The geese merit no mention in the article.

"His great success has been in creating and maintaining political control," said Robert P. Strauss, an economics and public policy professor at Carnegie Mellon University.

Sure.

"Holding the line is no small thing," Mistick said.

A thrilling edition of Roddey vs. Mistick breaks out, if you pay attention. Seems Jim Roddey is linking Dan-O's failure to settle property taxes with the need to levy these new irritating taxes, but he's an evil commie mutant Republican traitor.

Onorato is expected to lay out an agenda today.

Okay.

THE SECURITY CAMERAS ARE COMING.
(P-G, Rich Lord)

N.W. Getz and Associates, of Charlotte, N.C., will be the city's sherpa through the high-tech world of surveillance cameras, the computer networks that guide them and the rules that prevent their abuse. By early June, the firm and the city expect to have chosen a company to build a system backbone and put in enough cameras to watch the port facilities and nearby areas.

Ports? This is a John Kerry operation?

Then comes a phased deployment that starts with port facilities and the integration of existing public and private camera systems. It then expands into neighborhood business districts and the creation of mobile surveillance systems for temporary deployment to crime hot spots, city Public Safety Director Michael Huss said yesterday.

"We know that it's not the end-all, but it's another tool our police can use to make our city safer," he said.

Fair enough.

In a later phase, the city would spread cameras over six-square-block sectors in high-crime areas, and create a movable system that could follow crime shifts from neighborhood to neighborhood, Mr. Huss said. Funding for that phase hasn't been identified.

Oy, and double oy.

"These cameras are going to be in public areas, and in public areas there's not a high expectation of privacy," he said. Avoiding misuse is "going to be something that we're always going to have to monitor."

Who's our consultant for Avoiding Misuse??

THE POST GAZETTE IS WHIMSICAL.
(P-G, Edit Board)

Our favorite wished-for headline: New open records law is the best in the nation

Our least: Barden decides to cut height of casino garage

Hello?

Casino gambling is coming to town -- with all that debt and bankruptcy and alcoholism and divorce -- and you're worried about your pretty, pretty view from Mount Washington? What would you prefer, more surface parking?

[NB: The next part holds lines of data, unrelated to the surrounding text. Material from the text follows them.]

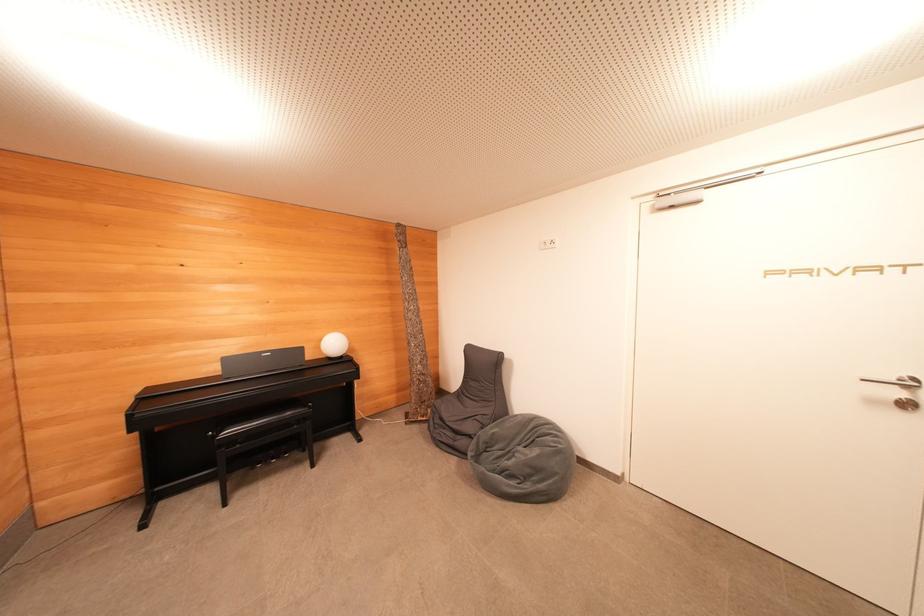
At what (x,y) coordinates should I click in order to perform the action: click on black chair sitting surface. Please return your answer as a coordinate pair (x, y). Image resolution: width=924 pixels, height=616 pixels. Looking at the image, I should click on (271, 419).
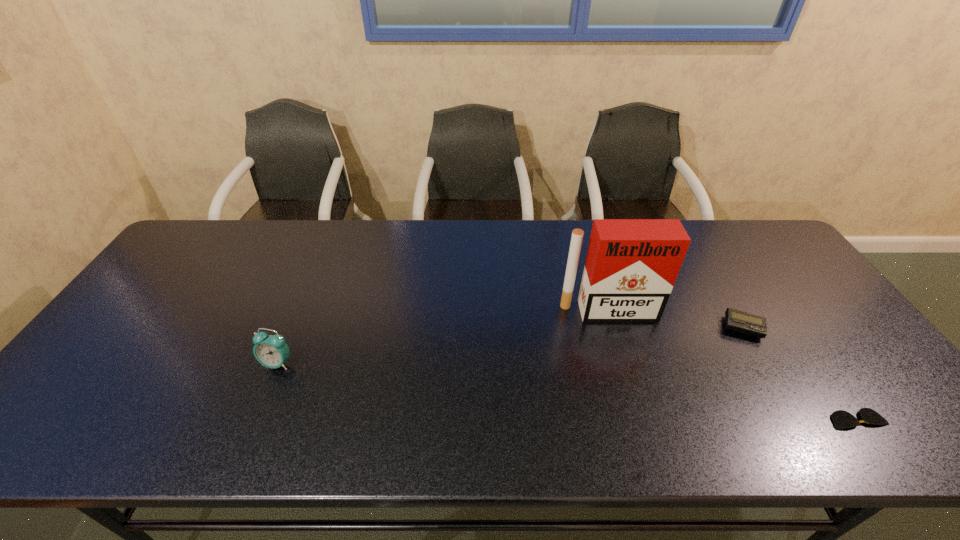
At what (x,y) coordinates should I click in order to perform the action: click on vacant space at the near left corner of the desktop. Please return your answer as a coordinate pair (x, y). Image resolution: width=960 pixels, height=540 pixels. Looking at the image, I should click on (88, 428).

The image size is (960, 540). Find the location of `vacant area at the far right corner of the desktop`. vacant area at the far right corner of the desktop is located at coordinates (732, 237).

Where is `vacant space that is in between the rightmost object and the alarm clock`? This screenshot has width=960, height=540. vacant space that is in between the rightmost object and the alarm clock is located at coordinates (567, 392).

Identify the location of unoccupied position between the third object from right to left and the shortest object. The height and width of the screenshot is (540, 960). (732, 365).

You are a GUI agent. You are given a task and a screenshot of the screen. Output one action in this format:
    pyautogui.click(x=<x>, y=<y>)
    Task: Click on the free space between the beeper and the second nearest object
    The image size is (960, 540).
    Given the screenshot: What is the action you would take?
    pyautogui.click(x=510, y=345)

Identify the location of unoccupied position between the third object from right to left and the third farthest object. (443, 337).

Find the location of a particular element. vacant space that is in between the beeper and the tallest object is located at coordinates (676, 319).

This screenshot has width=960, height=540. Find the location of `vacant space in between the shortest object and the third shortest object`. vacant space in between the shortest object and the third shortest object is located at coordinates (567, 392).

Find the location of a particular element. vacant area between the beeper and the third shortest object is located at coordinates (510, 345).

What are the coordinates of `free area in between the shortest object and the second object from left to right` in the screenshot? It's located at (732, 365).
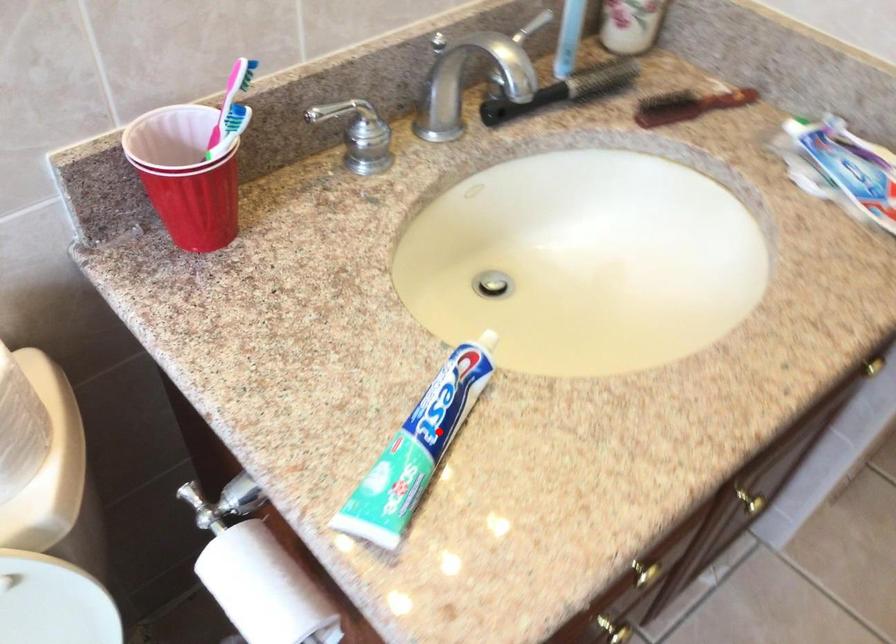
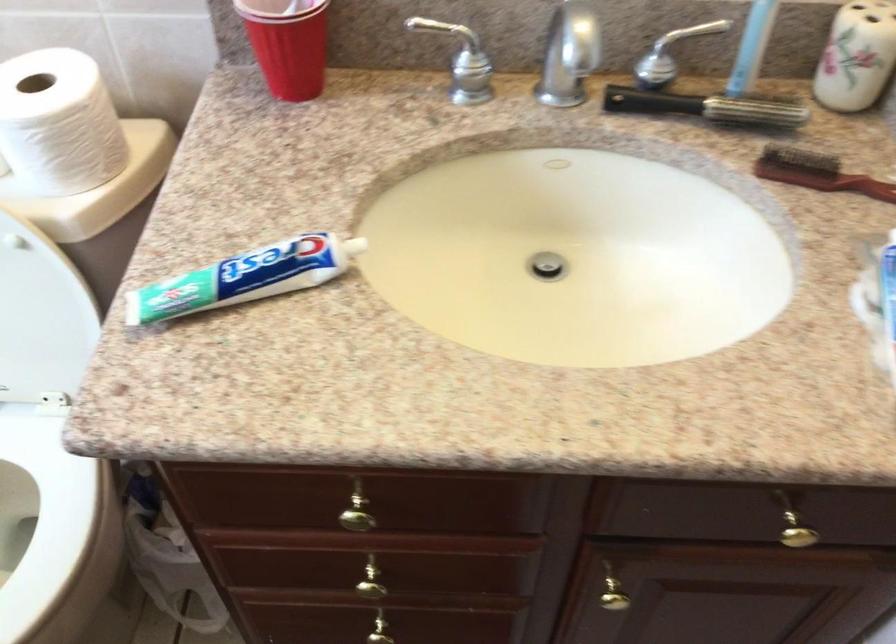
Find the pixel in the second image that matches the highlighted location in the first image.

(245, 277)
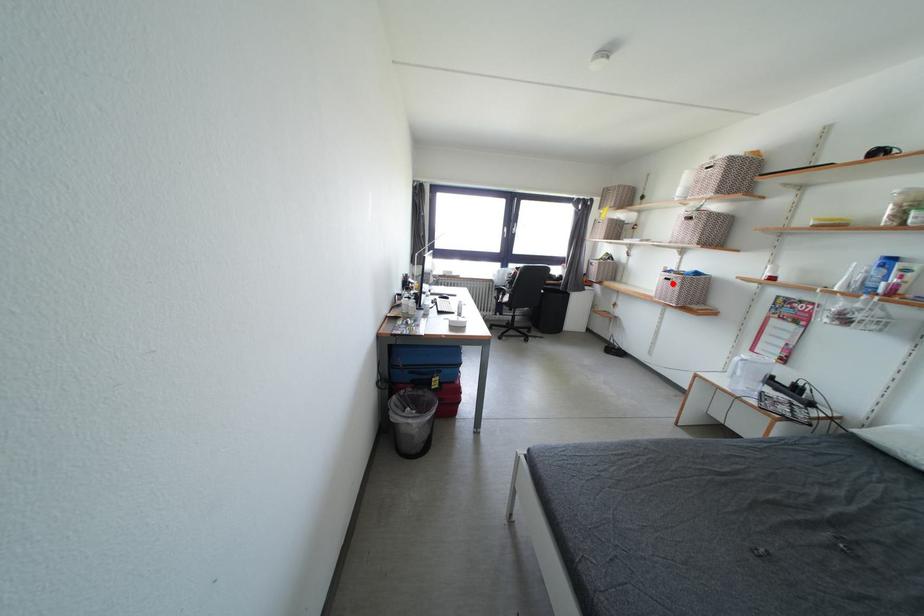
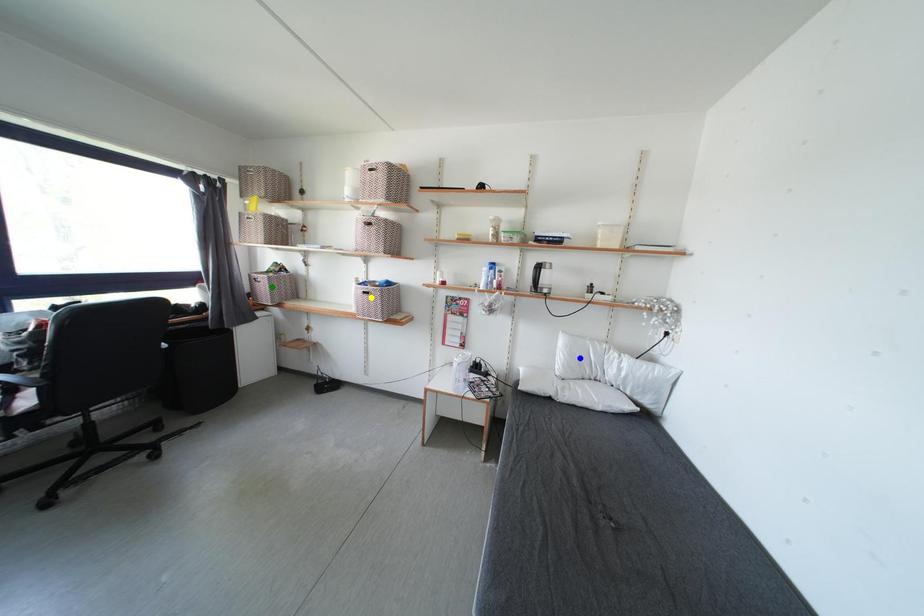
Question: I am providing you with two images of the same scene from different viewpoints. A red point is marked on the first image. You are given multiple points on the second image. In image 2, which mark is for the same physical point as the one in image 1?

Choices:
 (A) blue point
 (B) green point
 (C) yellow point

Answer: (C)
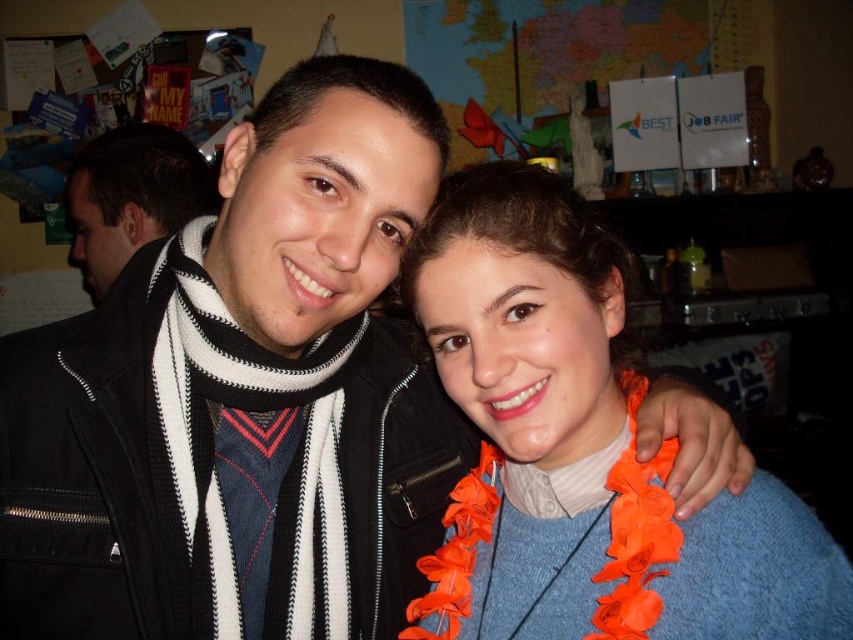
Based on the photo, you are organizing a photo shoot and want to ensure that the orange fabric lei at center and the black and white scarf at left are visible in the final image. Based on their positions, which object should you focus on first to ensure both are in focus?

The orange fabric lei at center should be focused on first because it is in front of the black and white scarf at left, so focusing on it will ensure both are in focus.

You are organizing a costume party and need to decide which accessory to use for a Hawaiian theme. The orange fabric lei at center and the black and white scarf at left are available. Which one would be more appropriate for the Hawaiian theme?

The orange fabric lei at center is more appropriate for a Hawaiian theme because it is shorter than the black and white scarf at left, which aligns with traditional Hawaiian leis typically being shorter and more decorative around the neck.

You are organizing a photo shoot and need to position two accessories correctly. You have an orange fabric lei at center and a black and white scarf at left. Based on the scene description, which accessory is positioned to the right of the other?

The orange fabric lei at center is to the right of the black and white scarf at left.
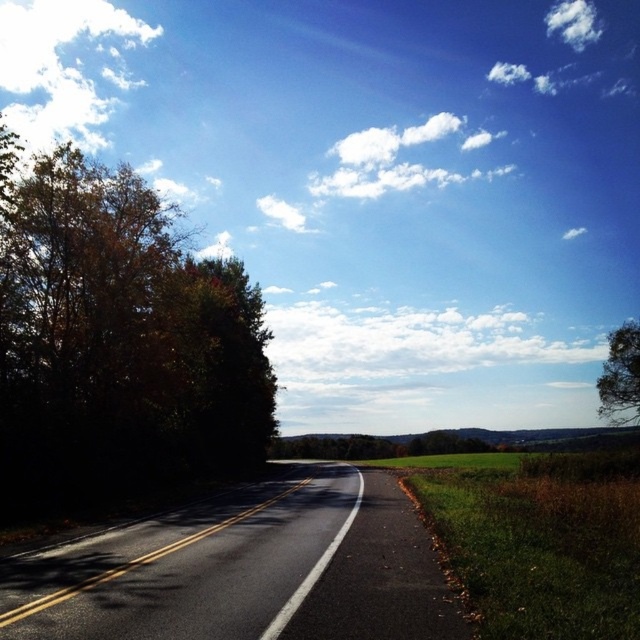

PITTSBURGH MUST BECOME THE LINDSEY LOHAN.
(ILL, Pierre Pittsburgh)

If I am allowed to compare Pittsburgh to a woman, I would say it has been like finding a young woman in a corner of library of books. Though she is not of the make of a super model, I sense something special.

This is far and away the best stuff of its kind we've read this year.

(We did just come across a Trib PM dated Monday, Dec 31. We appreciated both the Cyril Wecht gag, and the need to start slow.)